Tuesday, August 19, 2008

Audio Guy Mail Bag: How "Bad" Can a Voice Be...

I have to say, this is probably one of the most ... uh ... interesting questions I've gotten in a while.
I kinda HAD to post it up.

Hi Audio Guy,

I'm a recent subscriber to your blog, and I've really been enjoying it, and I thought I'd kick you a question after reading the JS Gilbert article you posted. He said that the most successful voiceovers are the people who have the best grasp of business, but that got me thinking... a modicum of talent and a head for business will get you far, but how bad does a voice have to be before you shouldn't even try? In podcaster land (and I'm sure podcasters are the bane of many professionals' existence now) the answer to the question "is my voice ok?" is always "If Ira Glass can do it, anyone can!" and I'm not sure I buy that. What do you think?

Thanks for your time,
Wow Mer, where to begin?
I'm very positive on podcasting. I think it's been a huge boon to content. It's been getting people off the bench like crazy, and not only participating, but contributing to the creative process. I probably wouldn't even be writing this blog if it weren't for guys like Leo Laporte, Dvorak, and all the people over at Revision3. I think the user generated content movement has opened up a whole world of commentary we wouldn't have had otherwise. It's showing people that they don't have to "settle" when it comes to entertainment. It's helping develop really interesting community discussion, and lastly it's helping the audience develop a respect for the work that goes into producing quality content.

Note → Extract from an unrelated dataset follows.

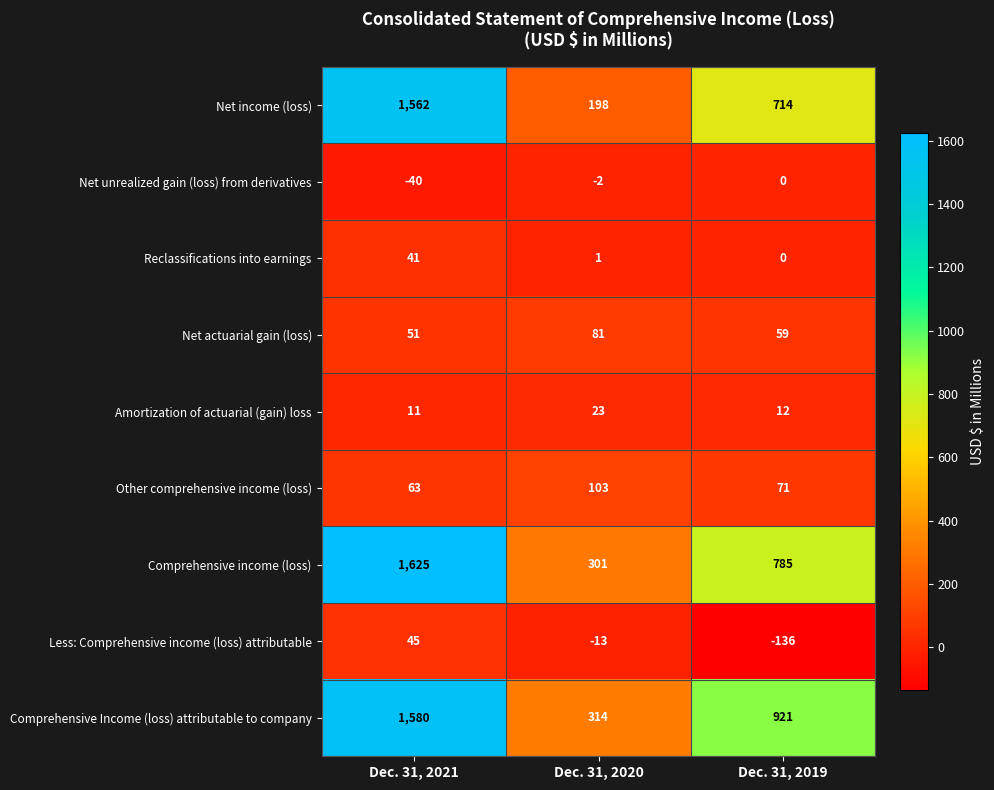

At which label is Reclassifications into earnings closest to 20?

Dec. 31, 2020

I think podcasting is going to provide a whole new talent pool for hosted content.

How bad can a voice be before it's not marketable?
Geez, I don't know.
I think as long as a talent is being honest with his or her capabilities ,expectations, and how much time they can personally invest, then any voice can be marketable. Will every voice be capable of the same marketability? No.
Case in point, I had to record a deaf gentleman once. By definition, he didn't have a "good" voice, but that's what we needed. Will he do a lot of voiceover work? No, but he got paid the same for this gig as any other voice actor would.

Don't get me wrong, I don't think this is the same as when we tell little kids that anyone can grow up to be the president, but the cool thing about VO is it covers friggen EVERYTHING. Commercials, games, TV, film, radio, audiobooks, imaging, narration, industrial, phone systems, hosting, scripted, almost every facet of performance has a VO equivalent. If you can't find a niche to work in, it's because you didn't want to.

Now if I had said that "anyone could be Don LaFontaine successful" then I'd be full of it, LOL...

LOL! What do you have against Ira Glass. I think he's actually pretty good. He's engaging, savvy, and extremely authentic, and that's what sells right now.

Thanks for reading! Thanks for subscribing! Thanks for the question!
-Audio Guy


  1. My word verification for writing this comment is "cudypi", I shit you not. That pretty much sums up my feelings.


    Dude! I'm on a blogroll with Brian Cox! Awesome!

  2. LOL!
    Smooches right back at you!(I live in Hollywood it's what the chic people do).

    You're hitting the front page in just a sec...

  3. Juan,

    I so appreciate what you've written here. It's counterintuitive to say the least, but the quality or sound of someone's voice is no guarantee of voiceover success and there are plenty of examples of successful voice talent with voices that could even be called irritating under other circumstances.

    Be well,

  4. Hey Bob,
    Yeah it can really rankle people when they start comparing voices and careers.

    It's kinda cheesy, but I really like this motivational poster hanging up in one of the studios I frequent.

    Press on.
    Nothing in the world can take the place of persistence.
    Talent will not; Nothing is more common than unsuccessful men with talent.
    Genius will not; Unrewarded genius is almost a proverb.
    Education will not; The world is full of educated derelicts.
    Persistence and determination alone are omnipotent.

  5. Hey S.A.G.,

    Great article, mate. As with all business, it's all about "horses for courses". We've just got to find our course and start running.

    Thanks for sharing this


  6. Hey James!
    Truer words my friend...
    For the majority of people who won't make a huge splash in this biz, that's probably what does them in. Some expectation of success, or believing that there's some trick around "building" your career.
    It's not just the N00Bs either. I've worked with a few really well respected actors who've decided to "get into vo just to make a little extra cash".